The following subspecies are recognised:
- G. b. barreimiae Fowler & Steinitz, 1956
- G. b. gallagheri Krupp, 1988
- G. b. shawkahensis Banister & Clarke, 1977
- G. b. wurayahi Khalaf, 2009

The blind cave form has been found to be little different from the sighted form genetically. The subspecies are generally limited to different watersheds.

==Description==
Garra barreimiae is a small, slender fish, somewhat flattened on the underside. It grows to a length of about 7-8 cm. The head is wedge-shaped and has a suction plate on the lower jaw and a blunt snout. This fish is a fairly dark colour and is speckled; it has a paler transverse band just behind the head. An unpigmented form with fewer scales and no external eyes has been found living underground. Juveniles of this form are sighted at first, but as they get older, skin grows over their eyes.

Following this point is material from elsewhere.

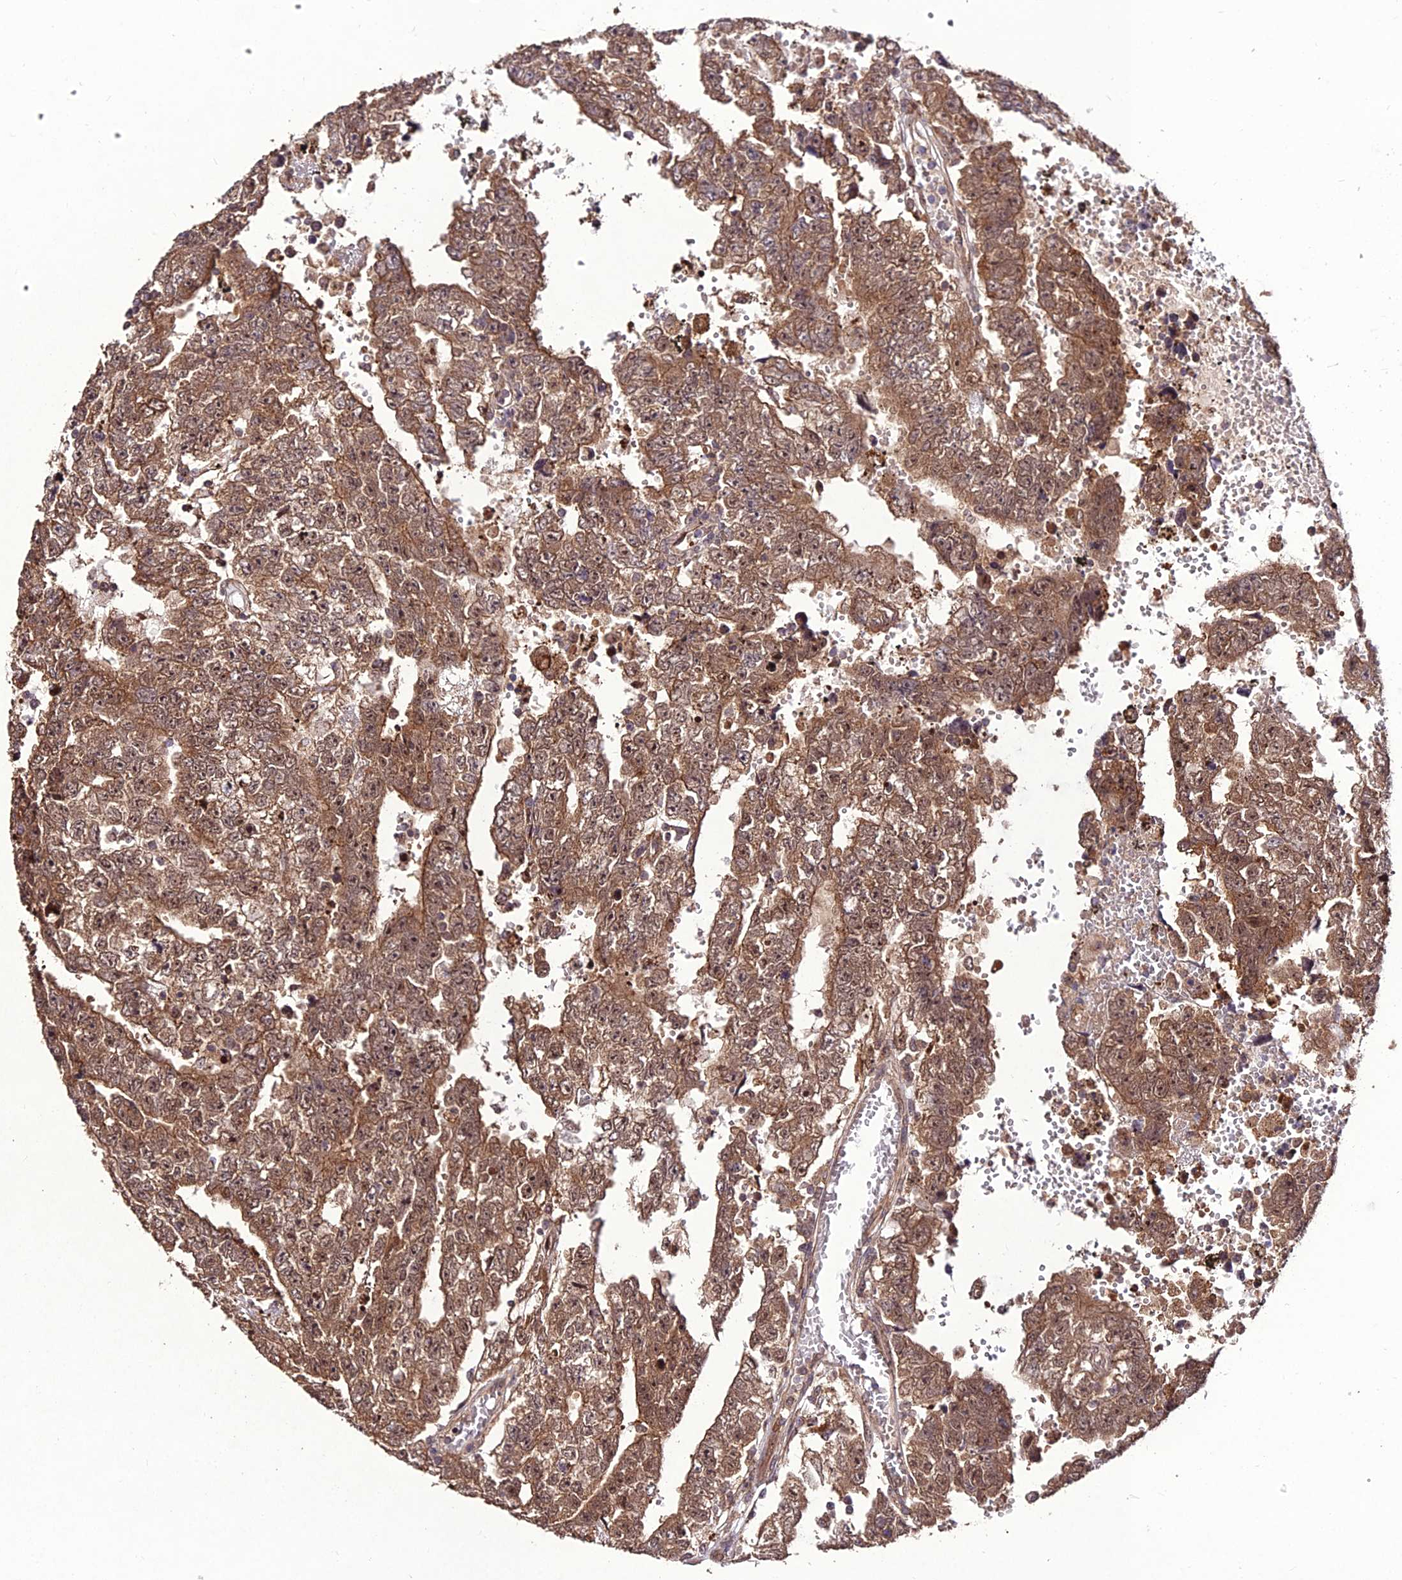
{"staining": {"intensity": "moderate", "quantity": ">75%", "location": "cytoplasmic/membranous,nuclear"}, "tissue": "testis cancer", "cell_type": "Tumor cells", "image_type": "cancer", "snomed": [{"axis": "morphology", "description": "Carcinoma, Embryonal, NOS"}, {"axis": "topography", "description": "Testis"}], "caption": "This is an image of immunohistochemistry staining of testis cancer, which shows moderate staining in the cytoplasmic/membranous and nuclear of tumor cells.", "gene": "ZNF766", "patient": {"sex": "male", "age": 25}}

==Distribution and habitat==
This species is endemic to the mountainous eastern region of the United Arab Emirates and northern region of Oman. It is often the most common fish species in its range. In both countries it is present on the western side of the mountains and in Oman, it is also present on the east side. This fish typically lives in wadis, in gravel or rock pools, in springs, in small streams and in slow-moving water. The blind form is only known from the Hoti cave systems in the Al Hamra region of the Jebel Akhdar Mountains in Oman.

==Ecology==
Garra barreimiae is a shoaling fish and is quick to dart away if it feels threatened. It is a hardy and adaptable species. If the water body in which it is living is starting to dry up, it may be able to survive buried in wet gravel. It has also been known to skitter across wet rocks in order to move to another pool, and to make its way up steep wet rocks and beside waterfalls. It can tolerate brackish water and a wide range of temperatures.

The fish feeds on the bottom, eating algae which it scrapes off rocks and detritus. Examination of the stomach contents of one individual showed that it had consumed both single-celled and filamentous algae, rotifers, nematodes and small crustaceans. Breeding takes place when there is sufficient water and may be sparked by a downpour. The tiny eggs are deposited among the gravel.